A strong narrative can generate interest in a project and drive demand for the product or service. For example, the narrative around non-fungible tokens (NFTs), their potential to revolutionize the way we think about ownership, and the role that blockchain technology can play in creating a more transparent and trustworthy internet. This trend has been seen with games such as Axie Infinity and The Sandbox, where players can buy and sell virtual land, items, and creatures using cryptocurrency. The narrative is that these NFTs have real value, and as the games grow in popularity, so too will the value of the NFTs. Thus, the narrative became a driving force, with investors and collectors eager to be part of the story.
Another example is CryptoPunks, which are among the earliest NFTs on the Ethereum blockchain. Each CryptoPunk is a unique, 8-bit image of a pixelated character, and they have gained significant value due to their historical significance in the development of NFTs. Investors believe that CryptoPunks represent an important piece of Ethereum’s history, and as such, they have become a valuable investment.
Another narrative that has been popular in Web3 is the promise of “the next big thing”. Investors are often drawn to projects that promise to disrupt industries or change the world. Many Web3 projects aim to decentralize various aspects of our lives, from finance to social media. This narrative has drawn investors who believe that decentralization is the future. Hence, projects that align with this narrative, such as decentralized exchanges and blockchain-based social networks, are often viewed favourably by narrative investors.
Another narrative that has been growing slowly is that of decentralized social media. Unlike centralized social media platforms like Facebook, Twitter, Instagram where user data are controlled and can be sold to advertisers, decentralized social media platforms offer a better alternative —freedom for users to choose and be in control of their digital destiny. These platforms such as Lens protocol are becoming a top choice for crypto natives. This need to be in charge of their digital destiny on social media is why decentralized social media platforms are popping up across the cryptosphere.
The Risks of Narrative Investing
While narrative investing can be a powerful tool, it’s not without risks. One of the biggest risks is that narratives can be driven by hype and speculation rather than fundamentals for example, memecoins. This can lead to inflated valuations and a bubble mentality, which can be dangerous for investors.

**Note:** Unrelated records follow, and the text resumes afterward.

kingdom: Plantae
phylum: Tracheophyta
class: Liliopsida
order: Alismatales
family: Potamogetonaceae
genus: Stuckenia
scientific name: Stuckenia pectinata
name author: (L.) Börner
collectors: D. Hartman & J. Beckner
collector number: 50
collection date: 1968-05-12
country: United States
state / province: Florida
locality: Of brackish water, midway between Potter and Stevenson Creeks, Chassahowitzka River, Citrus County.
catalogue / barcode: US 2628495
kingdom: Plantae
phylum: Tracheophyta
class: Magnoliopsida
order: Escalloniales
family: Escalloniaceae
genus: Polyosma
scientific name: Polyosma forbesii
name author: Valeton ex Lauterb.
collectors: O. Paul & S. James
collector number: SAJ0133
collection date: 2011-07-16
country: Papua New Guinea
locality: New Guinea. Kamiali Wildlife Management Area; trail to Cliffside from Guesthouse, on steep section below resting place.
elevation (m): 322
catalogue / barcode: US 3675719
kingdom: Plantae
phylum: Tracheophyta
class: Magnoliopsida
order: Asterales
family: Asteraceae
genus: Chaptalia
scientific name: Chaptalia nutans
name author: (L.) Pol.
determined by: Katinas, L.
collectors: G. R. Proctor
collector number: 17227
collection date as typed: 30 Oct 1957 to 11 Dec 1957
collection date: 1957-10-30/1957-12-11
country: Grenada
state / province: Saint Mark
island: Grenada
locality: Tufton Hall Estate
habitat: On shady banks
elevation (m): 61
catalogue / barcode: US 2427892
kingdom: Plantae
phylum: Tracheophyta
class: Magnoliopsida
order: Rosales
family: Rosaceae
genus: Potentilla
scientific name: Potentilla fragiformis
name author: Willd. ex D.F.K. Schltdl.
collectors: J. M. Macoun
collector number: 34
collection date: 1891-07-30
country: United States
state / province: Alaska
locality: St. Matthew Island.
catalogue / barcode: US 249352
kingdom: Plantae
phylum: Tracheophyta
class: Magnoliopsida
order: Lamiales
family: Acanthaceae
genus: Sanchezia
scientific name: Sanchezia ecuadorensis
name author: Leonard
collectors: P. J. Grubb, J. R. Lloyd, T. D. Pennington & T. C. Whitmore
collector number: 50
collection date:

Another risk is that narratives can change quickly, and investors who are slow to adapt can be left holding the bag. In the fast-paced world of Web3, it’s essential to stay on top of the latest developments and be ready to pivot when necessary.
Narrative investing has emerged as a viable investment strategy in the web3 world. However, it is important to note that narrative investing can be a double-edged sword.
Narratives create excitement and drive investment. But some narratives may promise more than they can deliver, and thus can also be misleading. It can lead to hype and overvaluation, with investors chasing the latest narrative without fully understanding the underlying technology or potential risks. In such cases, investors must be able to separate hype from reality.
As the ecosystem continues to evolve, investors should be mindful of emerging narratives and consider the underlying technology and potential risks. It is important to conduct thorough due diligence and understand the fundamentals of the investment. Investors who can identify promising narratives and evaluate projects based on their potential for success can ride the hype and see significant returns in this exciting new space.